[Given data — start]

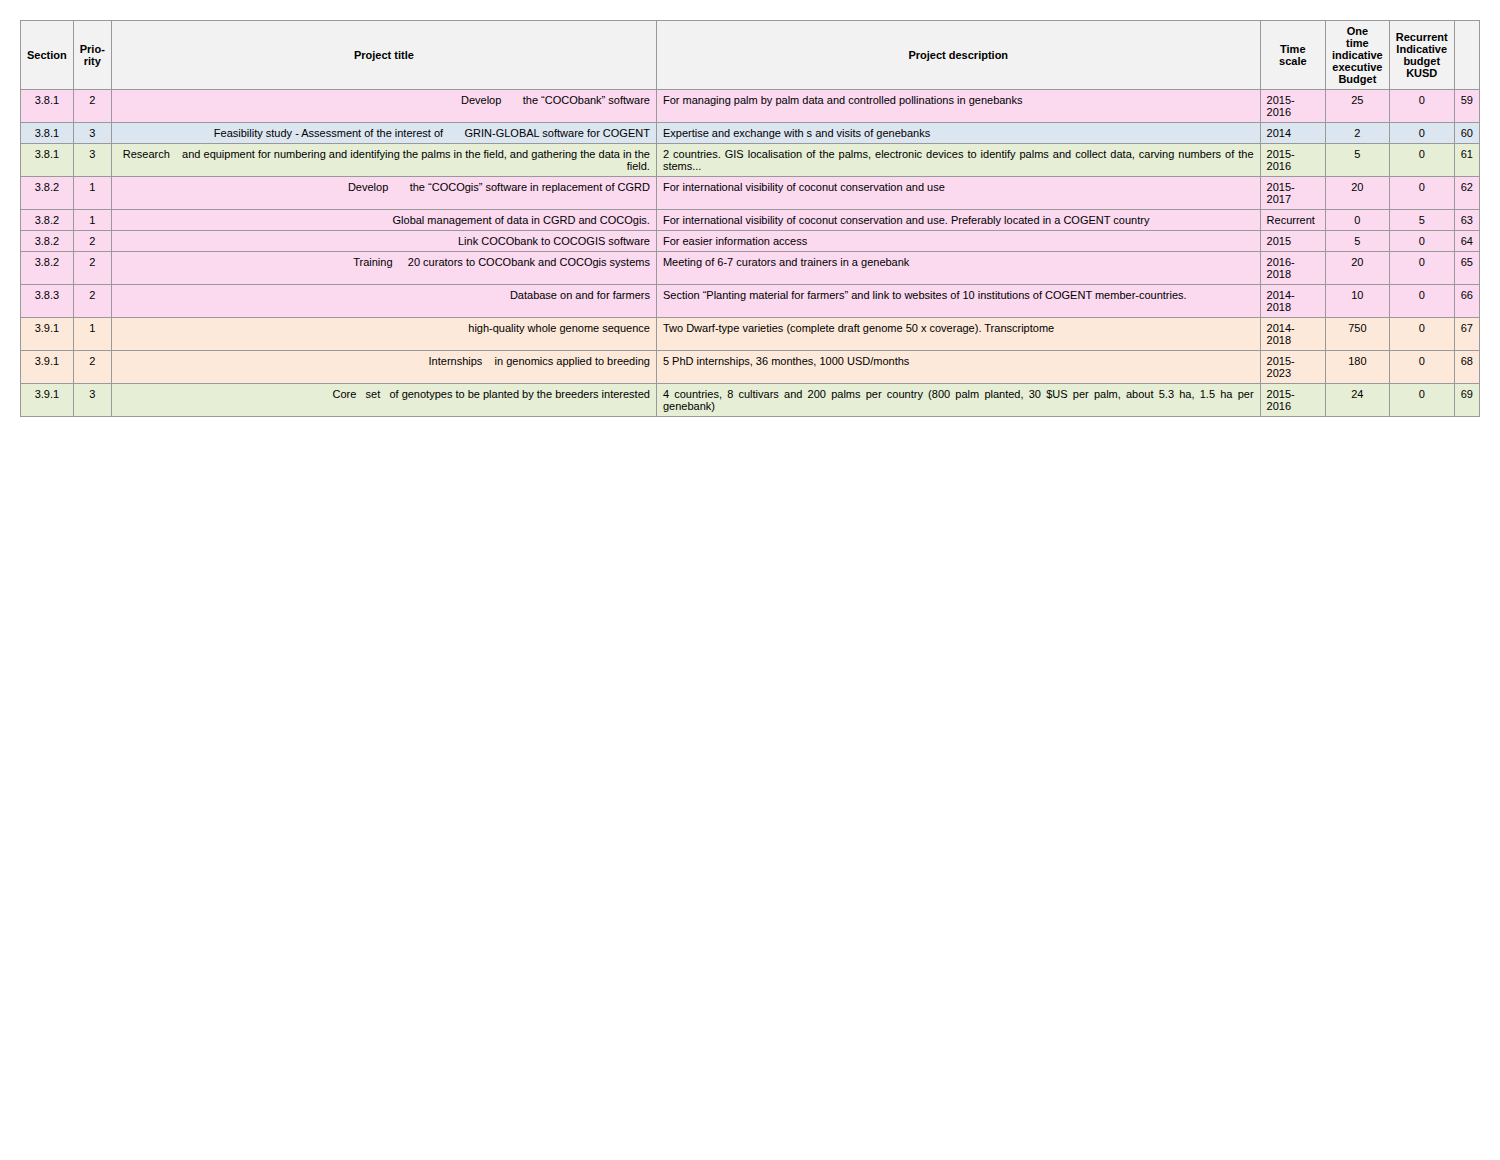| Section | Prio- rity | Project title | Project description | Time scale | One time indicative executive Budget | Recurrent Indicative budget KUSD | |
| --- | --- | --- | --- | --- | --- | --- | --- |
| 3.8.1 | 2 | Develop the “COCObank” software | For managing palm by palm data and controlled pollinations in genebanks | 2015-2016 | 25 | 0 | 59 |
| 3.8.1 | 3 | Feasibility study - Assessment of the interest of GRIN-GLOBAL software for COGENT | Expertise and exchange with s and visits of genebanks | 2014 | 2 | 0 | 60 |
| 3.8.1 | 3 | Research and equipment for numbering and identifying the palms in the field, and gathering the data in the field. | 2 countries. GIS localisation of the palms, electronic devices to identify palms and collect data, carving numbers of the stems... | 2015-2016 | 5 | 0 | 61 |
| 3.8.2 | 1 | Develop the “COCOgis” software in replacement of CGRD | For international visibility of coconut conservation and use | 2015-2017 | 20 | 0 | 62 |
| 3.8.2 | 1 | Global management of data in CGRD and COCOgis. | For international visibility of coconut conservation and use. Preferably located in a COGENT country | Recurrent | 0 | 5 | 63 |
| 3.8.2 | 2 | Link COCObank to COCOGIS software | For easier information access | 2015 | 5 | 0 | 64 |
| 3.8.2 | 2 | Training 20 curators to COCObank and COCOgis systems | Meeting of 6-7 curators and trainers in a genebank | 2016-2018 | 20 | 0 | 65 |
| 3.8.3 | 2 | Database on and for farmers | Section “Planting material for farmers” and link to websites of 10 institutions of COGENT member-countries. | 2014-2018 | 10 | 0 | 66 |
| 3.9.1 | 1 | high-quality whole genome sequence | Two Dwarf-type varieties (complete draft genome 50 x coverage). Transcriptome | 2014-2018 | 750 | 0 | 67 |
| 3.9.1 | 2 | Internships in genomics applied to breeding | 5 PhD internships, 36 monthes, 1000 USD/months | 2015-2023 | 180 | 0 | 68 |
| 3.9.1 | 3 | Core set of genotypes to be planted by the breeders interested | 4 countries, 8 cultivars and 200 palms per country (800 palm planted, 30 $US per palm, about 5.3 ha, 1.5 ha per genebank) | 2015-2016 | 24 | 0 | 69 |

[Given data — finish]
[Given data — start]

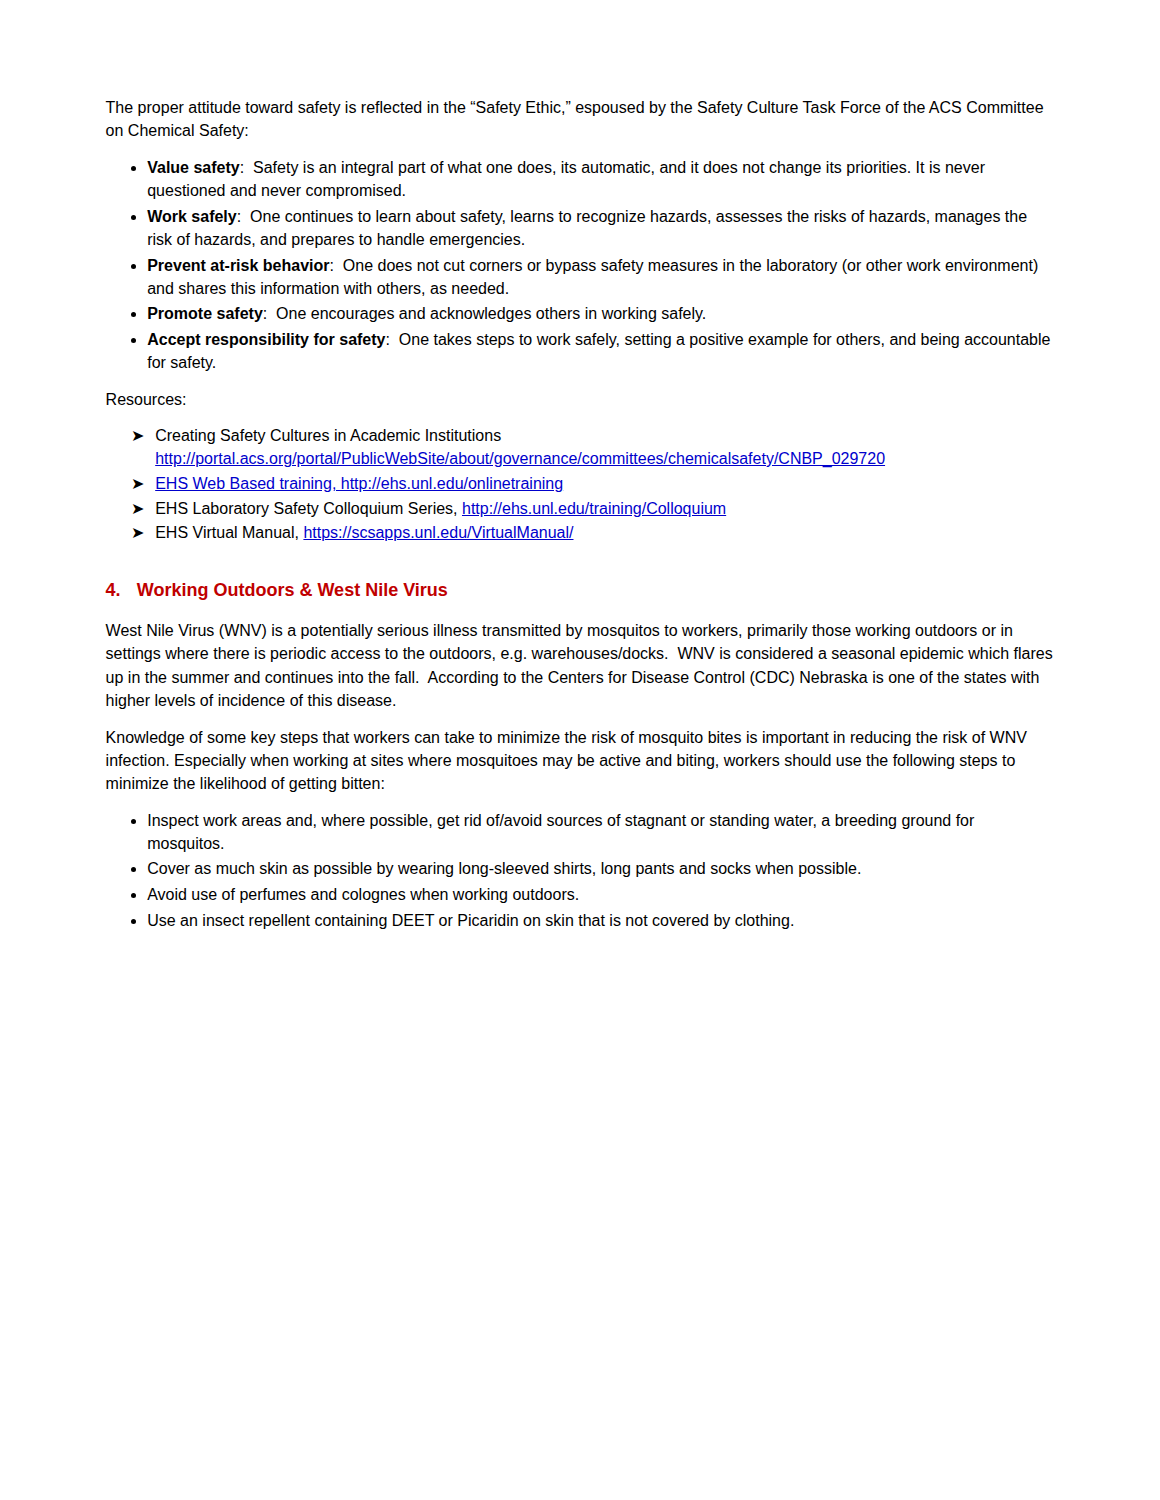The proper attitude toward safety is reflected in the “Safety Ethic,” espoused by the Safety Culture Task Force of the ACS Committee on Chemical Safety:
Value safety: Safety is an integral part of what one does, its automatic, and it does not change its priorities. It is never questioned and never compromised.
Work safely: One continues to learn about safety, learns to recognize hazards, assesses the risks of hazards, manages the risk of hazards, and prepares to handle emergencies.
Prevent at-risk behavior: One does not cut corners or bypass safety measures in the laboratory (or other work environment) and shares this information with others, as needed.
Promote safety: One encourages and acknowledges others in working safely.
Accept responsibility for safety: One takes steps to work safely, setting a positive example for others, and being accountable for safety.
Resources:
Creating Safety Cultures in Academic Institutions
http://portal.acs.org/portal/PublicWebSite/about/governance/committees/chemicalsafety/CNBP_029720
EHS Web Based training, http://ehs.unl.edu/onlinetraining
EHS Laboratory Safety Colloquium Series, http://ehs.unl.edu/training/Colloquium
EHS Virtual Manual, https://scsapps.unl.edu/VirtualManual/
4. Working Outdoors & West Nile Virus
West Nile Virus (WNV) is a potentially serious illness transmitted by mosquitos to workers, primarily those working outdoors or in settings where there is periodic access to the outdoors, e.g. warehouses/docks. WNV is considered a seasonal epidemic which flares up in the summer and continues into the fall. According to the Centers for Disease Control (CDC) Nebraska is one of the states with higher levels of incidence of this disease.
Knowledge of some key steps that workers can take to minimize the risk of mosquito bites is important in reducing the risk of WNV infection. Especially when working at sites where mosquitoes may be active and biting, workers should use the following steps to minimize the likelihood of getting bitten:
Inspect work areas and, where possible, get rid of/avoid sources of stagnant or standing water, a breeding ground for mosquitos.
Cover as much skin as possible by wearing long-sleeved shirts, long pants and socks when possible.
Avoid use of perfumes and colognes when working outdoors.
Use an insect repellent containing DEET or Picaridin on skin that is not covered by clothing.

[Given data — finish]
[Given data — start]

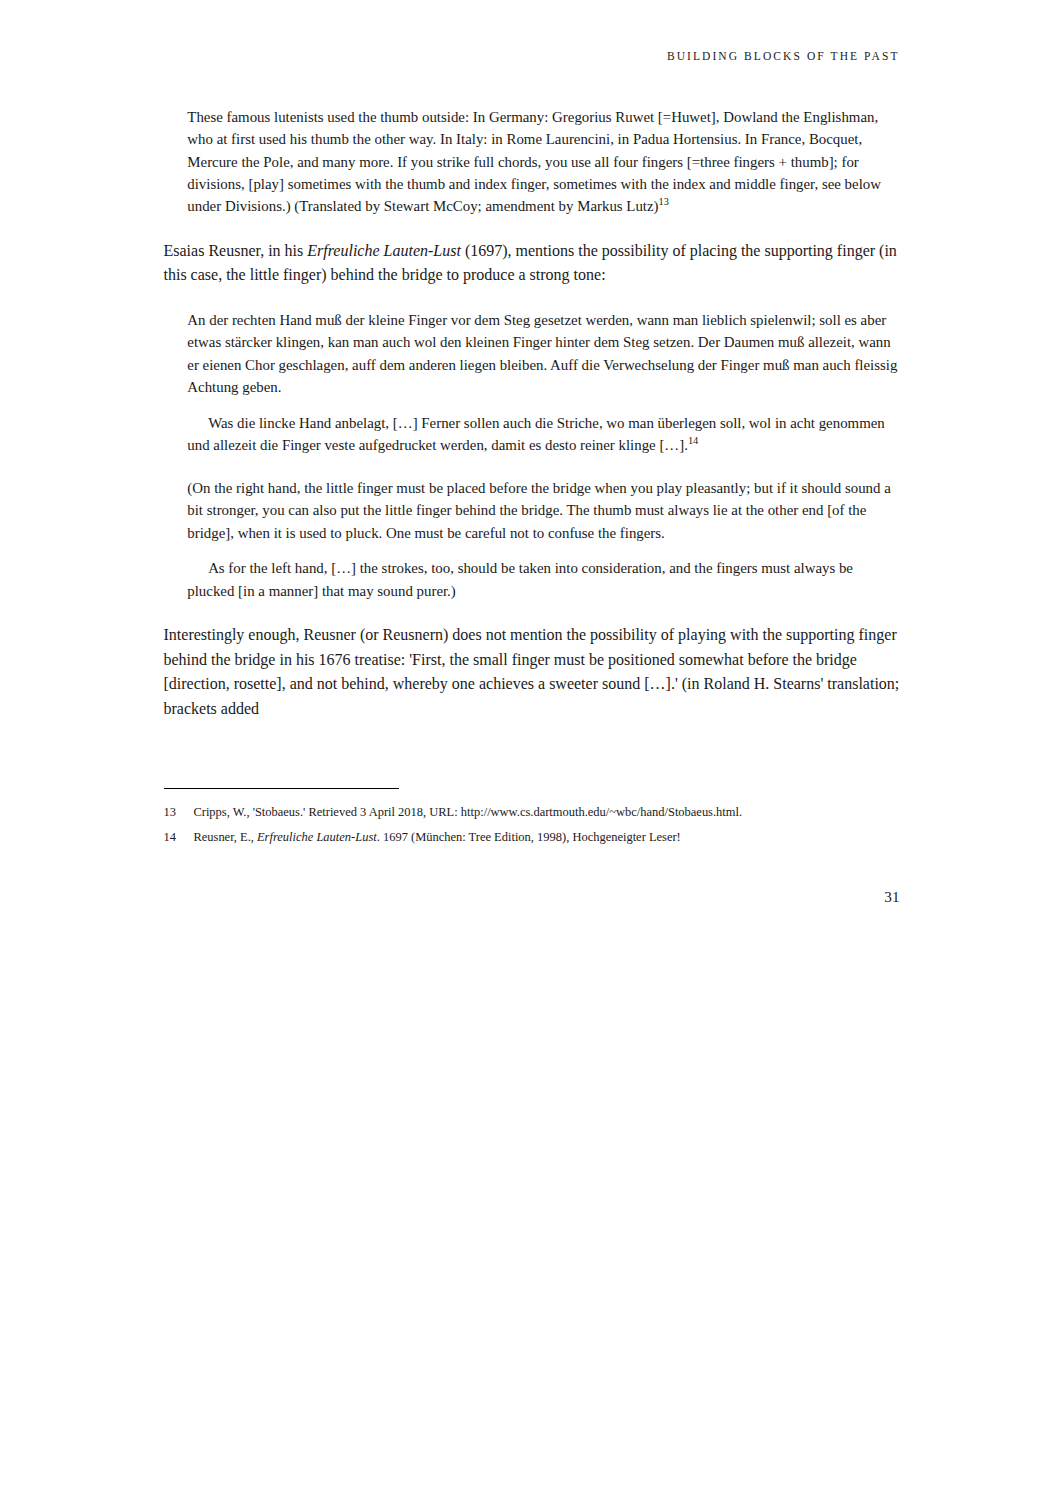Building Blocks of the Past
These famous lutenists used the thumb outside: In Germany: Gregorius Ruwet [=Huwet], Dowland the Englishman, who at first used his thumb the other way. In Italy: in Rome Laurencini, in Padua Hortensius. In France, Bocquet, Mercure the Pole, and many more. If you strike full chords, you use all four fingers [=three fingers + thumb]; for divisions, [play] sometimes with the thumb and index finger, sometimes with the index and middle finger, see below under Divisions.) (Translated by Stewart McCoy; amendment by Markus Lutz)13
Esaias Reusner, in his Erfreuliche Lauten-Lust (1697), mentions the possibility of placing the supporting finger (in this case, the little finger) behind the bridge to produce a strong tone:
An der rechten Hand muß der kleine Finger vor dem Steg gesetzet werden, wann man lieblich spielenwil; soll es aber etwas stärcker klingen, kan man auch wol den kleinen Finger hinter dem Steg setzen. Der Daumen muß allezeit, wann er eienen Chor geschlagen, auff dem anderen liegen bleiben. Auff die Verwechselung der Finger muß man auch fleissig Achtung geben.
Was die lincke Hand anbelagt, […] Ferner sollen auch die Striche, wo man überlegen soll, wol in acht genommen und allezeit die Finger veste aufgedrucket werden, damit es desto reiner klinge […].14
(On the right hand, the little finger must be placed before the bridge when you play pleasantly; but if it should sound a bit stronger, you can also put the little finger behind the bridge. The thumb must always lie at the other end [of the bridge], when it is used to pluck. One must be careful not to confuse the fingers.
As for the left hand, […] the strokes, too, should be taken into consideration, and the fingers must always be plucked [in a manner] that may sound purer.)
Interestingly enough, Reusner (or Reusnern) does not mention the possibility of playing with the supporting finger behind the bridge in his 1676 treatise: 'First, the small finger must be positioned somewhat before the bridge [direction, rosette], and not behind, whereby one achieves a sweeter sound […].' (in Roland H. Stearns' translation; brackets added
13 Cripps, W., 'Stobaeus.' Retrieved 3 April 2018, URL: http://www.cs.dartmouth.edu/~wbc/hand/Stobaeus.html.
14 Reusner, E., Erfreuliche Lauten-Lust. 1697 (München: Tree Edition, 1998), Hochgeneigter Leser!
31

[Given data — finish]

With the pictures removed from your copy, retype the lines above from the one that contains "budget KUSD | |" through the one that contains "2015-2016 | 5 | 0 | 61 |", exactly.

Answer space:
| Section | Prio- rity | Project title | Project description | Time scale | One time indicative executive Budget | Recurrent Indicative budget KUSD | |
| --- | --- | --- | --- | --- | --- | --- | --- |
| 3.8.1 | 2 | Develop the “COCObank” software | For managing palm by palm data and controlled pollinations in genebanks | 2015-2016 | 25 | 0 | 59 |
| 3.8.1 | 3 | Feasibility study - Assessment of the interest of GRIN-GLOBAL software for COGENT | Expertise and exchange with s and visits of genebanks | 2014 | 2 | 0 | 60 |
| 3.8.1 | 3 | Research and equipment for numbering and identifying the palms in the field, and gathering the data in the field. | 2 countries. GIS localisation of the palms, electronic devices to identify palms and collect data, carving numbers of the stems... | 2015-2016 | 5 | 0 | 61 |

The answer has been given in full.